Михаил уже понял, что проиграл войну до ее начала. Если бы он не промедлил тогда, год назад, ожидая хлебного подвоза, Смоленск был бы взят, и все тяготы полевого сидения испытывали бы теперь поляки.
Он собрал в один кулак все оставшиеся у него войска, открыв врагу дорогу в Смоленск, но на прорыв сил не хватило. Кованая польская кавалерия разогнала стрельцов, хотя укрепленный стан взять не смогла. Долго отражали запертые в ловушке воины атаки врага, и наконец поляки предложили мир.
На переговоры явился все тот же кавалер Новодворский. Постаревший, но не утративший юного гонора.
- А все-таки оборона у тебя получается лучше нападения, - усмехнулся тот, подкручивая седые усы.
- Защищаешь свое, - отозвался Михаил. - Нападаешь на чужое.
- А нынче ты что защищаешь? - удивился кавалер.
- Честь свою, - ответил боярин. - Ей никогда не изменял.
- А прочие, что с тобой твою честь защищают - готовы за нее умереть?
- Ты что сказать-то пришел? - перевел разговор на дело хозяин шатра.
Новодворский достал грамоту Владислава. Шеин пробежал ее глазами и молча вернул обратно.
- Так что ответить?
- На непотребные речи не отвечаю, - выдавил Шеин.
Кавалер тоже взглянул в грамоту.
- Что же тут непотребного?
- Милость Владислава я уже видел. Полагает нас неспособными сражаться - пусть попробует взять.
Еще три месяца держались люди Михаила Шеина. В конце зимы Новодворский появился вновь, и условия перемирия - учитывая положение русского войска - были довольно мягкими. Их отпускали, отпускали с оружием, со знаменами, даже с двенадцатью пушками.
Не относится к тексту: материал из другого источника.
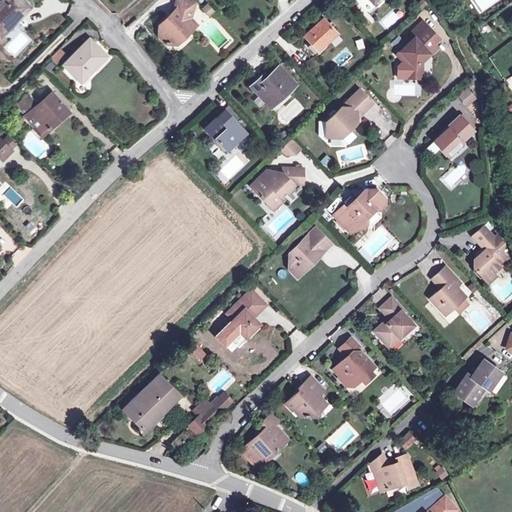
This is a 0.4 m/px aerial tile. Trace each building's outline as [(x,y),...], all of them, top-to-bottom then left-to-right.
[(0,34),(28,6),(21,0),(1,0),(0,1),(0,34)] [(187,21),(190,18),(194,3),(184,0),(177,0),(174,10),(173,16),(170,19),(168,17),(159,26),(158,35),(166,42),(165,44),(170,44),(170,43),(177,44),(194,28),(187,21)] [(374,0),(355,0),(367,14),(377,5),(373,1),(374,0)] [(420,8),(425,3),(421,0),(420,0),(416,4),(420,8)] [(206,5),(202,9),(208,16),(213,11),(206,5)] [(197,25),(190,18),(187,21),(194,28),(197,25)] [(317,50),(336,33),(322,18),(304,36),(317,50)] [(491,48),(491,49),(498,45),(485,21),(478,26),(480,39),(486,51),(491,48)] [(413,41),(398,56),(405,63),(400,67),(399,78),(424,79),(424,63),(423,62),(431,55),(432,56),(439,48),(438,47),(436,44),(441,39),(425,22),(409,37),(413,41)] [(503,28),(500,23),(494,25),(497,32),(503,28)] [(91,65),(94,68),(106,56),(89,39),(63,65),(77,79),(91,65)] [(51,58),(58,65),(67,55),(60,48),(51,58)] [(81,82),(94,68),(91,65),(77,79),(81,82)] [(262,81),(259,77),(250,86),(270,107),(294,84),(278,66),(267,77),(262,81)] [(476,97),(466,87),(458,96),(469,105),(476,97)] [(361,91),(328,122),(328,133),(332,138),(343,138),(358,124),(358,119),(374,104),(361,91)] [(28,95),(16,106),(41,134),(68,112),(52,92),(37,105),(28,95)] [(214,139),(215,137),(226,149),(244,132),(223,111),(205,128),(214,139)] [(457,149),(464,142),(464,141),(476,130),(462,115),(448,127),(450,128),(436,140),(450,155),(457,149)] [(294,138),(288,143),(295,150),(298,153),(304,147),(294,138)] [(0,157),(3,160),(12,151),(0,139),(0,157)] [(468,146),(464,142),(457,149),(460,152),(468,146)] [(295,150),(288,143),(284,148),(289,153),(292,153),(295,150)] [(432,143),(427,148),(434,155),(439,149),(432,143)] [(266,200),(271,205),(281,196),(284,199),(294,188),(295,183),(304,183),(305,168),(284,168),(284,173),(282,174),(279,173),(277,174),(275,174),(268,180),(263,175),(253,185),(261,194),(260,195),(265,201),(266,200)] [(270,169),(263,175),(268,180),(275,174),(270,169)] [(368,222),(368,216),(375,209),(381,209),(386,205),(386,198),(377,189),(365,189),(362,192),(365,195),(360,199),(358,197),(346,208),(344,205),(334,214),(351,232),(362,227),(368,222)] [(281,196),(271,205),(274,208),(284,199),(281,196)] [(491,269),(494,272),(501,265),(500,265),(507,257),(498,247),(504,241),(498,235),(495,237),(493,235),(485,225),(473,236),(482,246),(483,247),(481,249),(483,251),(477,256),(475,259),(474,268),(483,277),(491,269)] [(315,226),(309,232),(325,248),(331,243),(315,226)] [(325,248),(309,232),(289,251),(289,268),(305,268),(325,248)] [(444,314),(464,295),(456,286),(460,282),(445,266),(431,278),(440,287),(429,297),(444,314)] [(359,284),(370,278),(363,267),(352,273),(359,284)] [(305,268),(289,268),(297,276),(305,268)] [(491,269),(483,277),(490,284),(498,276),(494,272),(491,269)] [(251,288),(244,294),(257,307),(250,314),(253,315),(265,303),(251,288)] [(232,336),(239,329),(245,336),(259,322),(253,315),(250,314),(257,307),(244,294),(226,311),(233,318),(224,327),(232,336)] [(387,324),(385,322),(375,332),(384,341),(388,346),(399,336),(401,338),(414,324),(408,318),(402,311),(404,310),(392,297),(380,308),(389,318),(391,320),(387,324)] [(288,335),(294,344),(306,337),(300,328),(288,335)] [(239,329),(232,336),(239,342),(245,336),(239,329)] [(339,360),(330,369),(337,376),(336,377),(342,384),(349,385),(356,377),(358,379),(374,364),(361,350),(363,348),(351,335),(339,347),(347,356),(345,359),(339,360)] [(196,343),(184,353),(194,364),(206,354),(196,343)] [(484,387),(488,390),(500,372),(482,360),(470,377),(465,373),(457,386),(453,392),(471,405),(477,395),(484,387)] [(142,429),(178,394),(159,374),(122,409),(142,429)] [(318,406),(325,400),(324,399),(320,395),(324,391),(310,376),(299,387),(300,388),(286,403),(293,410),(294,409),(301,416),(307,416),(315,415),(321,409),(318,406)] [(361,384),(351,391),(355,396),(364,388),(361,384)] [(482,398),(488,390),(484,387),(477,395),(482,398)] [(328,403),(325,400),(318,406),(321,409),(328,403)] [(210,406),(199,417),(206,424),(217,413),(210,406)] [(268,417),(276,424),(282,418),(275,411),(268,417)] [(199,417),(189,426),(196,434),(206,424),(199,417)] [(258,427),(262,431),(249,445),(243,451),(257,465),(263,460),(265,458),(269,459),(279,449),(276,446),(287,436),(286,435),(268,417),(258,427)] [(178,451),(196,434),(189,426),(171,444),(178,451)] [(412,438),(401,442),(404,450),(415,446),(412,438)] [(404,482),(406,486),(407,488),(417,484),(407,454),(396,458),(397,462),(387,466),(384,457),(381,454),(368,459),(372,471),(379,491),(396,485),(404,482)] [(440,481),(448,477),(442,465),(435,469),(440,481)] [(441,511),(437,507),(433,501),(425,506),(421,499),(408,505),(411,511),(441,511)] [(453,511),(445,501),(437,507),(441,511),(453,511)]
Эти пушки вызвали грустную улыбку на лице воеводы.
- На чем мы их потащим? На своем горбу? Потом за ними приеду, а ты пригляди пока, - и он вышел к своим людям, чтобы объявить об отступлении.
Неудачи Михаилу не простили. Когда он вернулся - вдруг оказался виновен и в том, что осенью у нас наступает распутица и грязь, и что поляки не стали его дожидаться, а укрепили город. Даже за то, что не допустил разбоев и велел у жителей хлеб покупать, а не забирать, поспешили обвинить. Растрата казне, а как же!
Сыск и приговор был быстрым, каждый, ранее молчавший из страха перед покойным патриархом, теперь, после смерти Филарета, спешил обвинить неудачливого воеводу во всех грехах.
Слухи проникали даже сюда, в Сыскной приказ, и говорили, будто такое условие тайно поставил царю польский король. Когда-то, будучи еще королевичем Владиславом, мечтал он взойти на польский престол - но Михаил был одним из тех, кто больше всех тому противился. И потом, будучи в плену, не раз он отвечал Владиславу дерзко. Вот и теперь, отпустив воеводу явно, король тайно потребовал от царя казни боярина, ставя это условием мира.
Впрочем, все это слухи. Что потом люди будут думать - Бог им судья.
В окно пробивался рассвет.
За дверью раздались голоса, дверь открылась, впуская множество людей.
Вели они себя неуверенно, толкаясь у входа.
- Ну, что, вор, изменник! - начал один. - Вставай, пришла пора расплачиваться!
Боярин глянул на него - и тот замолк.
- Пойдемте, - Михаил поднялся.
Люди расступились, давая дорогу осужденному.
Тут, на помосте, уже стоял Измайлов, молодой помощник Михаила. Боярину вдруг стало жаль его, потерянного, бледного от страха. Впрочем, его голова упала первой, и пришел черед Михаила.
Откинув волосы со лба, Михаил вышел на помост. Народу вокруг собралось немного. То ли время раннее, то ли место не ближнее. А, может, пожалел честь боярскую царь напоследок. Не стал на весь город вещать о казни изменника.
Только не изменник он. И быть может, не пожалел царь боярина - а сам испугался, что неправедное наказание отзовется ему потом?
- Прощайте, люди! - выговорил Михаил твердо. Над городом распростерлось весеннее ярко-синее небо, окрашенное в красный цвет восходящим солнцем.